(Collected data entries)
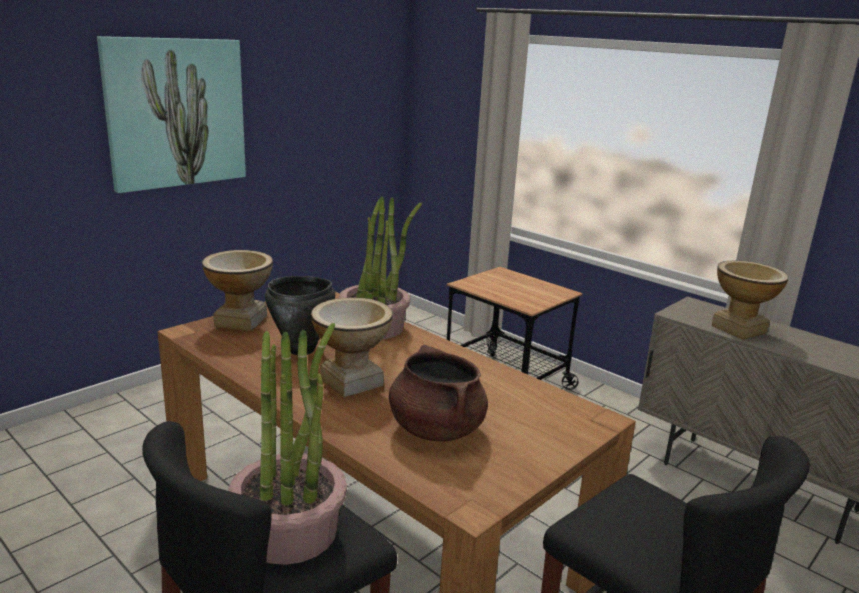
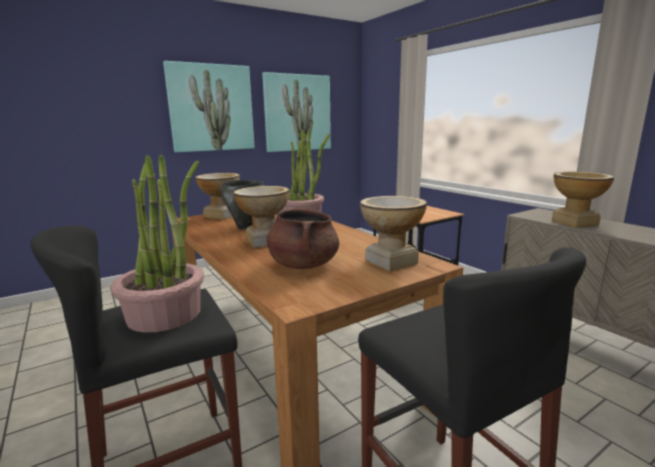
camera: 15 degrees right, 5 degrees down
none -> picture [262,72,331,152]
none -> vase [360,196,427,272]

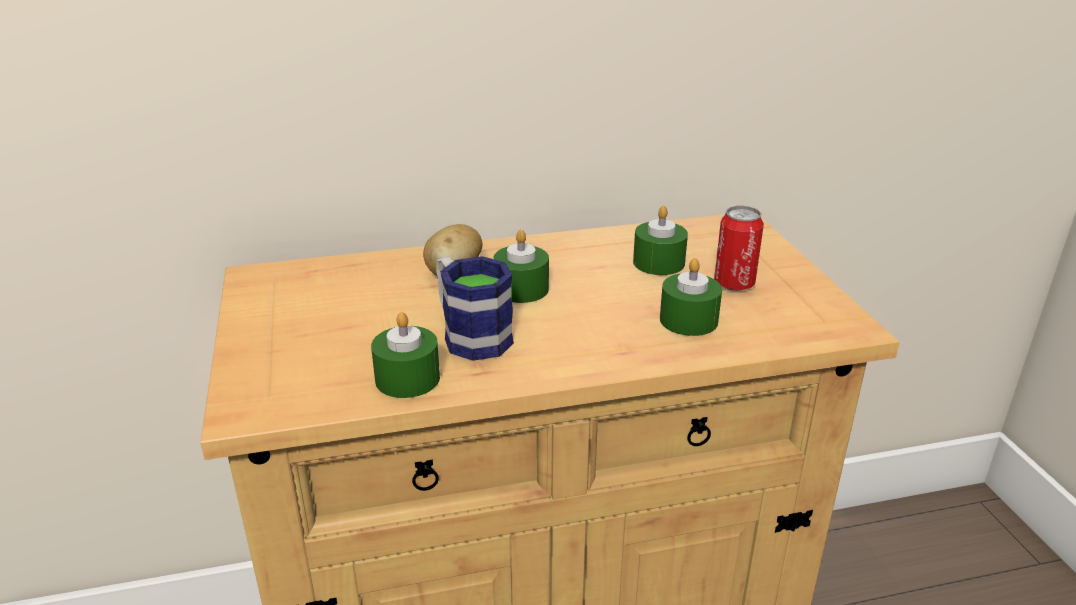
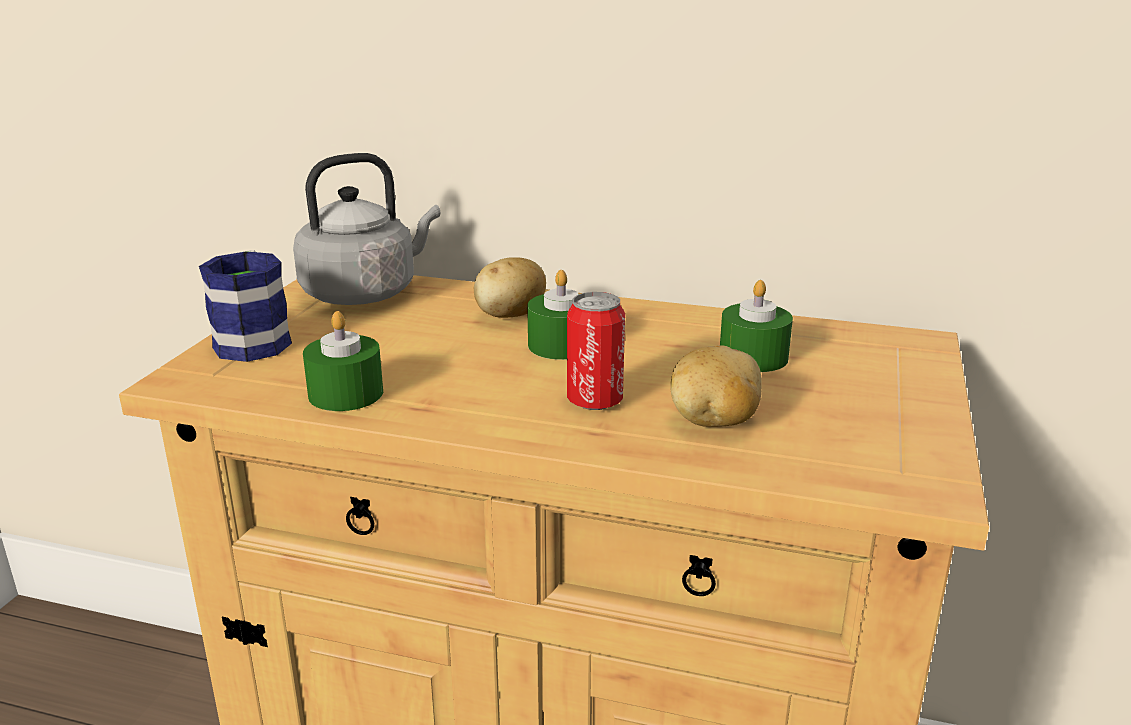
camera: 30 degrees right, 5 degrees down
mug [436,256,514,361] -> mug moved to [199,250,292,362]
green candle [660,258,722,336] -> potato [670,345,762,427]
can [714,206,764,291] -> can moved to [567,292,625,410]
none -> grey kettle [293,153,440,305]

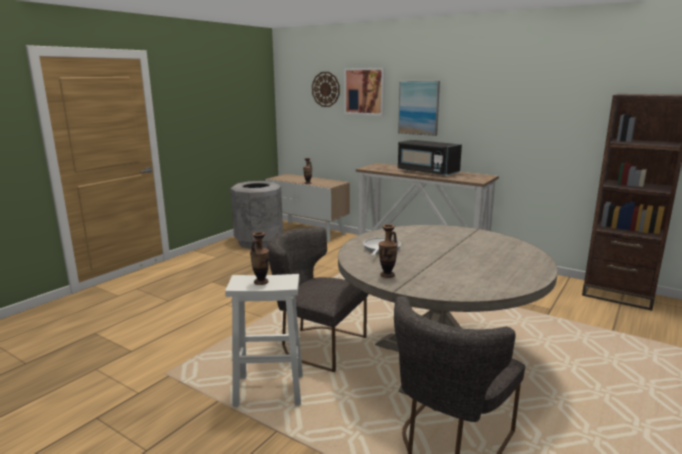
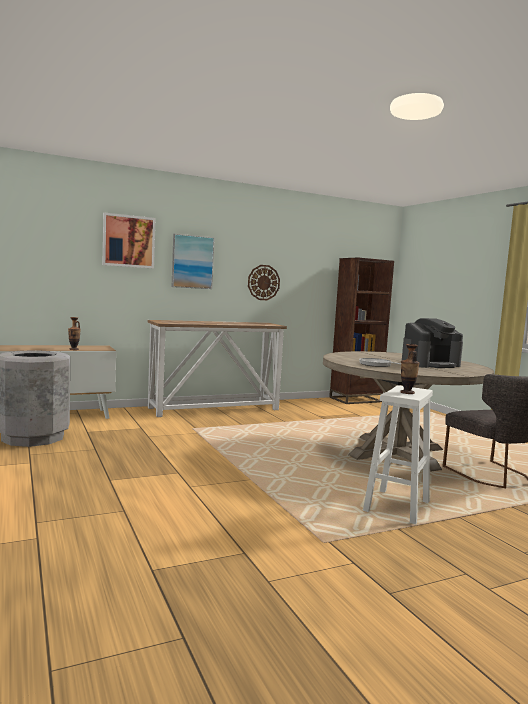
camera: 60 degrees left, 10 degrees down
grey chair [267,227,368,372] -> none
wall clock [312,72,340,107] -> wall clock moved to [248,265,280,300]
vase [379,224,398,278] -> none
black microwave [398,140,462,177] -> none
none -> coffee machine [402,318,463,368]

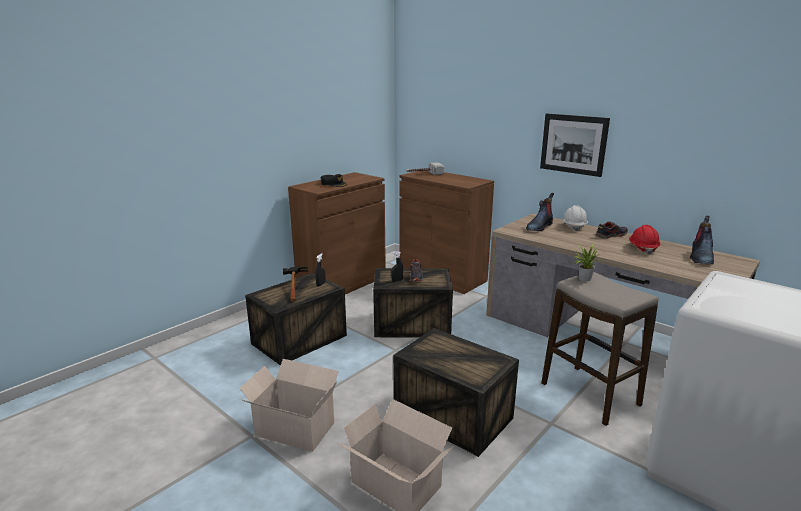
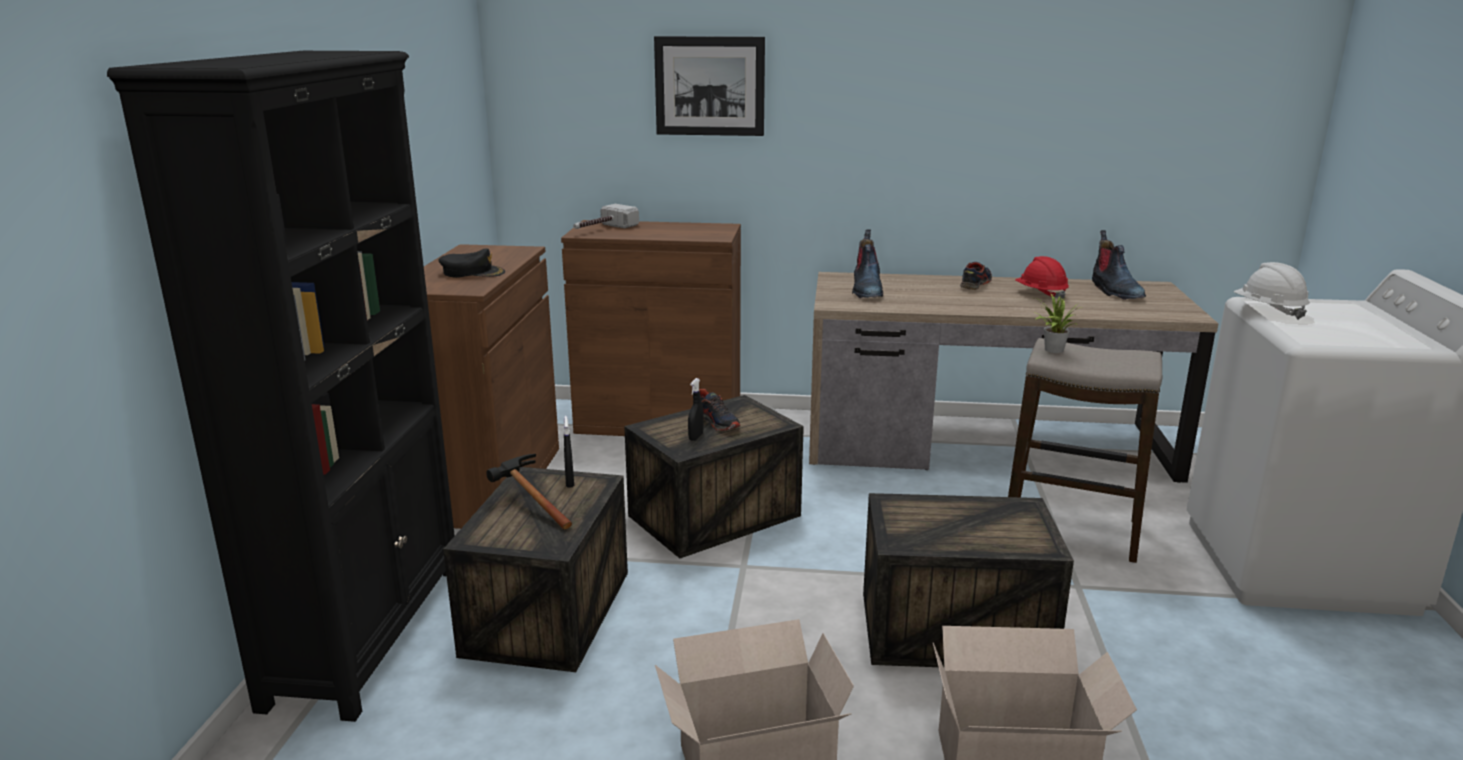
camera: 35 degrees left, 0 degrees up
picture [540,114,610,177] -> picture moved to [654,36,765,136]
white hard hat [562,205,588,232] -> white hard hat moved to [1233,262,1310,320]
none -> black bookcase [107,51,455,722]

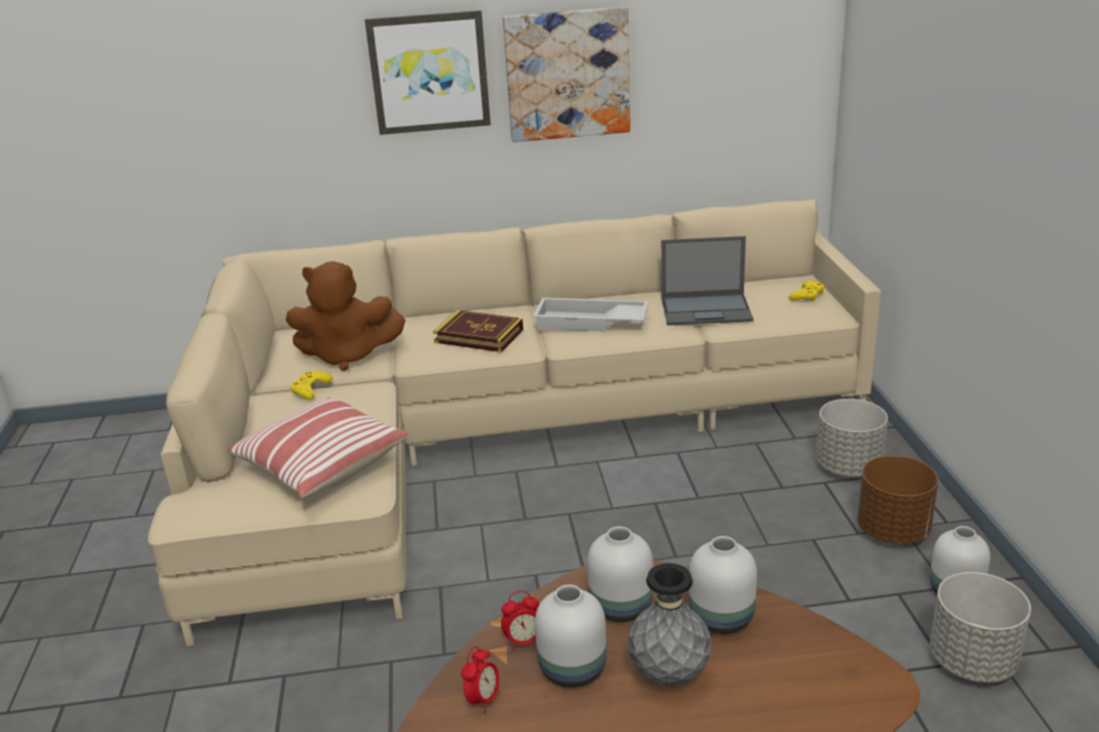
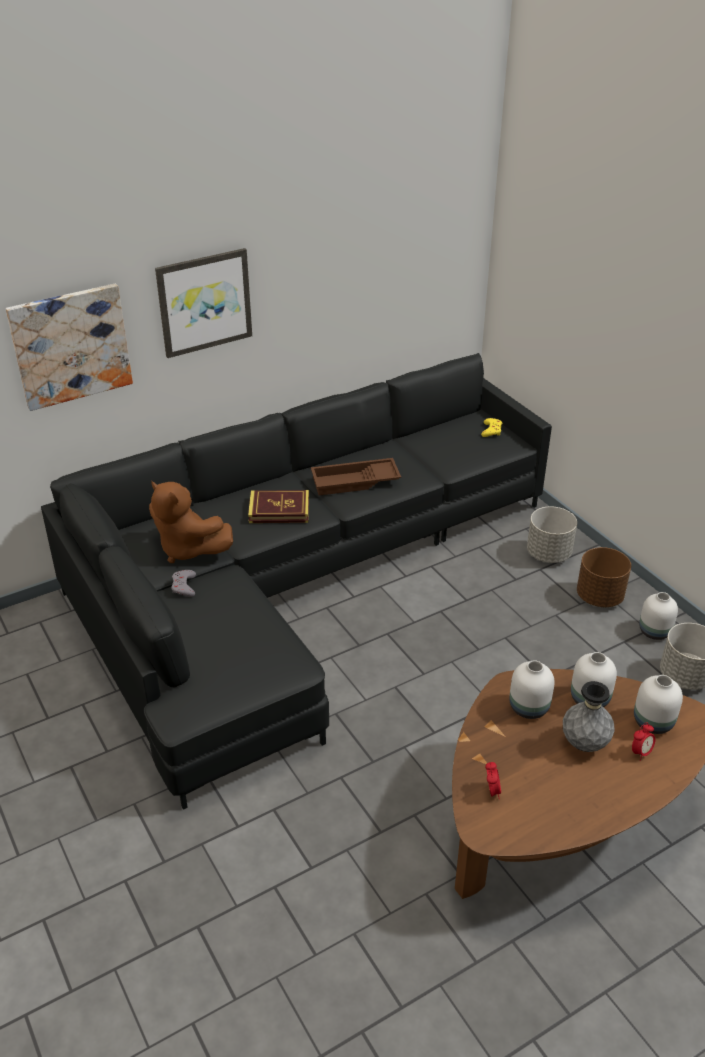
camera: 25 degrees left, 10 degrees up
beige sofa [148,199,881,646] -> black sofa [41,353,552,810]
pillow [227,397,408,498] -> none
brown plush toy [286,261,406,371] -> brown plush toy turned 60 degrees clockwise [149,481,233,563]
yellow game controller [290,371,333,400] -> grey game controller [171,570,196,597]
alarm clock [501,591,539,651] -> alarm clock moved to [632,722,655,761]
picture [503,7,630,142] -> picture moved to [6,284,133,411]
white tray [533,298,649,332] -> brown tray [311,458,401,495]
white vase [535,585,607,688] -> white vase moved to [634,675,683,734]
laptop [661,236,754,325] -> none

→ What to produce: Each line in the data that holds the string "vase" needs to be copied.

→ Answer for the task:
none -> vase [360,196,427,272]
vase [379,224,398,278] -> none
white vase [535,585,607,688] -> white vase moved to [634,675,683,734]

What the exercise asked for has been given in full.